Inside, three sets of bronze doors created by Daniel Chester French depict allegorical figures representing music, poetry, knowledge, wisdom, truth and romance. Beyond them, a pink marble vestibule with floors inlaid with brass inscriptions and zodiac symbols is topped by a ceiling featuring names of famous Bostonians.
Novelist Henry James found the main staircase to have “a high and luxurious beauty,” with its variegated yellow, saffron, topaz and amber marble walls and patterned marble floors. Twin lions on pedestals, sculpted from unpolished marble by Louis Saint-Gaudens, memorialize two Massachusetts Civil War infantry regiments. Since 1895, visitors like me have rubbed the lions’ tails for good luck.
Windows look out onto a central courtyard with an arcaded promenade and Frederick MacMonnies’ Bacchante and Infant Faun, a copy of the original bronze cast fountain statue that was given to the library by McKim himself, removed when the community objected to it, and transferred to the Metropolitan Museum of Art.
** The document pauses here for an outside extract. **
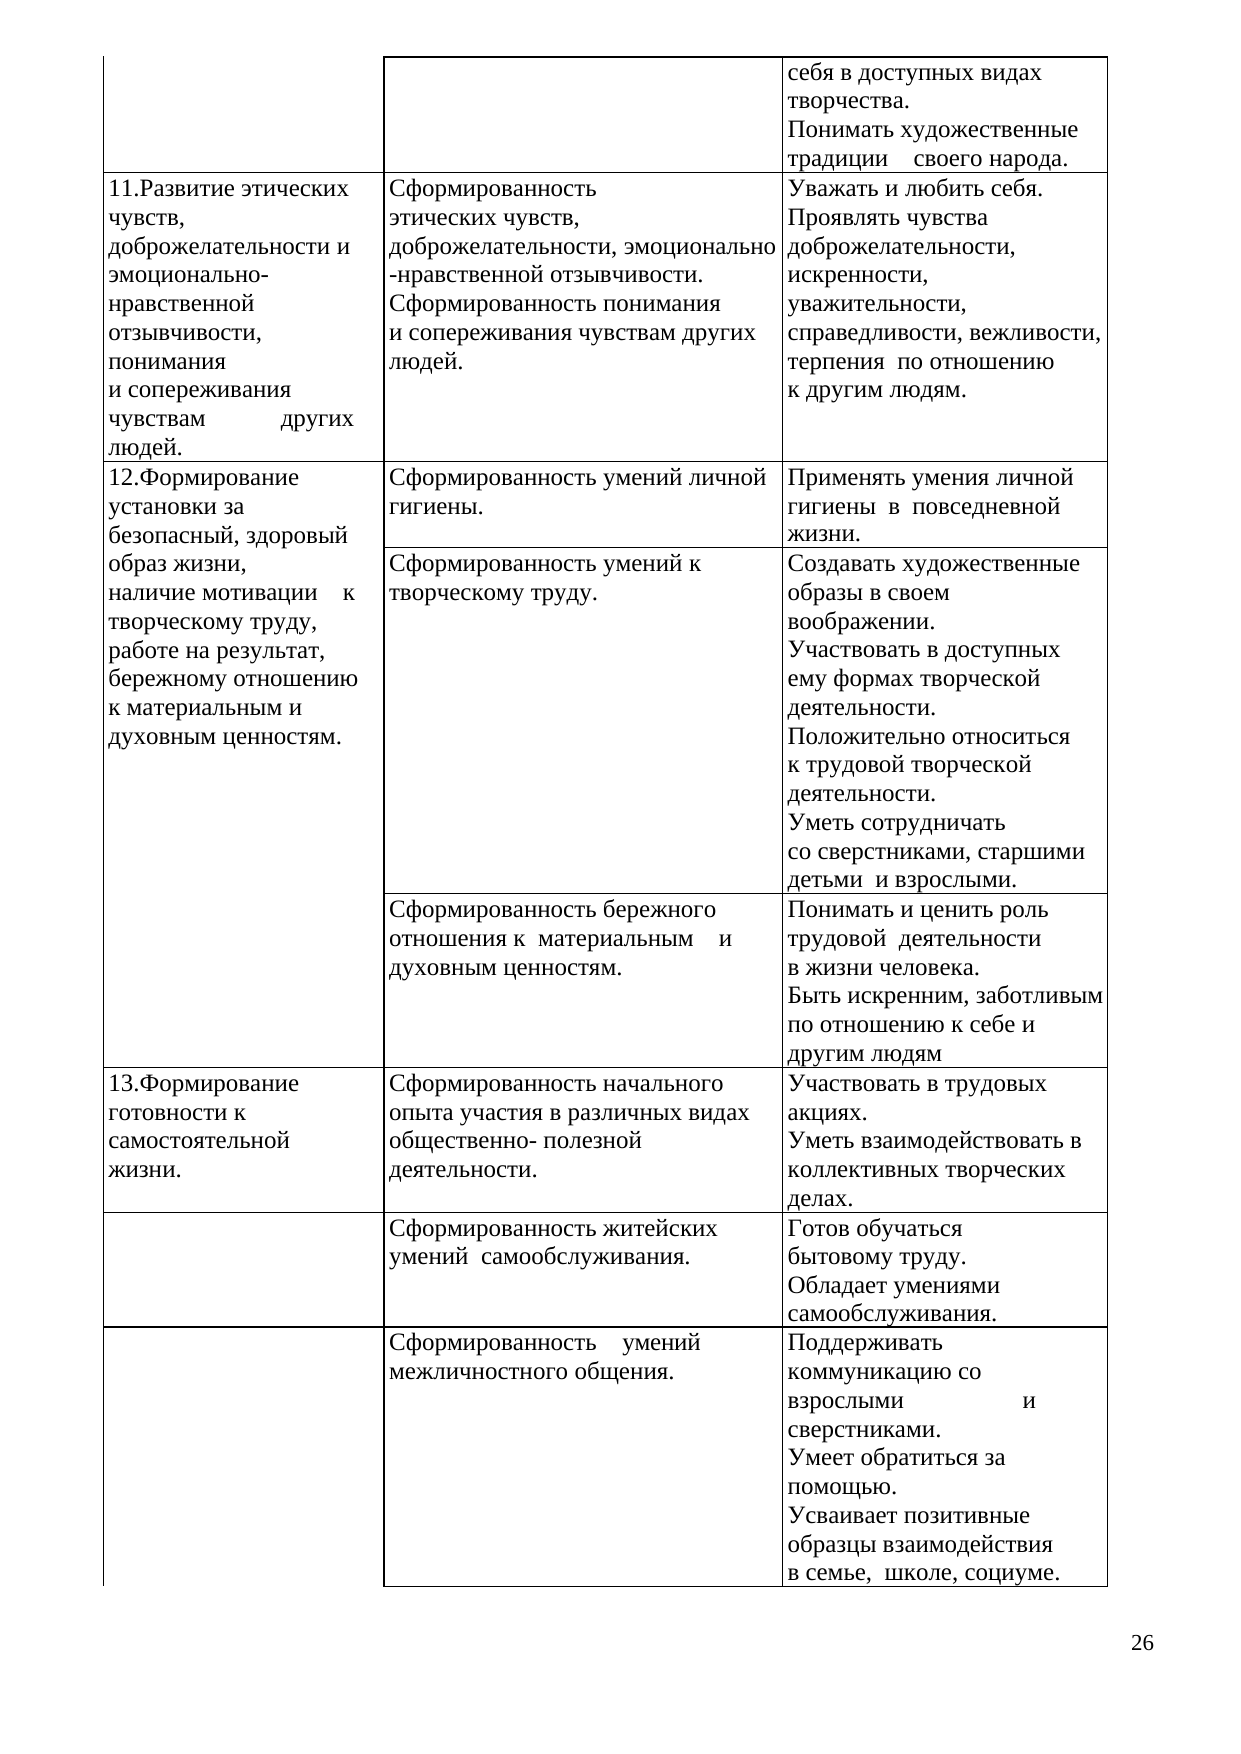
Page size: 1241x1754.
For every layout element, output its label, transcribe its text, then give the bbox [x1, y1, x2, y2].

It’s a perfect place to take a break, or stop in the library’s tea room for afternoon tea.
Second-floor corridor mural paintings by French painter Pierre Puvis de Chavannes depict the nine muses of disciplines you can pursue in the library, together with a figure representing the genius of enlightenment. The corridor leads to Bates Hall, the library’s main reading room. Filled with white marble busts of eminent authors and Bostonians, it is named for London banker Joshua Bates, the library’s first major benefactor.
The former book delivery room features a ceiling modeled after that of the library in the Doge’s Palace in Venice. The Quest of the Holy Grail — an eight-foot frieze of mural paintings by English illustrator Edwin Austin Abbey — depicts Sir Galahad in his symbolic red cloak.
A long, narrow hall on the third floor of the library features Triumph of Religion, a spectacular series of murals by John Singer Sargent. The artist spent 30 years working on paintings for the walls, niches, vaulting and lunettes, and considered them his greatest achievement.
After Sargent was given the commission in 1890, he approached it methodically, traveling to gain ideas, making sketches and drawings, and building elaborate scale models. He painted the canvases in his studio in England, then brought them to Boston to install them. When he passed away in 1925, he had not finished the final, central panel along one wall, intended to illustrate the Sermon on the Mount; it was left blank.
What makes these brilliantly colored, spectacular images from Jewish and Christian religious history so distinctive are the special touches Sargent used to illuminate them in unconventional ways: textured surfaces around the murals, painted to look like stone; raised relief elements in gilded plaster; applied gilded pieces of Lincrusta; small pieces of colored glass to look like jewels; and silver-gilded wood beading to represent the rays of the sun. He also designed the gold frames surrounding the panels, the wall surfaces around the murals, painted to imitate stone; decorated moldings and ornaments; patterned tapestries; metal candlesticks; bookcases and light fixtures.
While at Copley Square, don’t miss the Tortoise and Hare statue honoring the Boston Marathon, which ends at the Boston Public Library; Max Brenner’s decadent chocolate bar; and L.A. Burdick Chocolates, known for its handcrafted chocolate mice.
For more, see A Handbook to the Art and Architecture of the Boston Public Library: Visitors Guide to the McKim Building, Copley Square, Its Mural Decorations and Its Collections, by Peter A. Wick; John Singer Sargent’s Triumph of Religion at the Boston Public Library, edited by Narayan Khandekar, Gianfranco Pocobene and Kate Smith; and Catie Copley and Catie Copley’s Great Escape, both by Deborah Kovacs.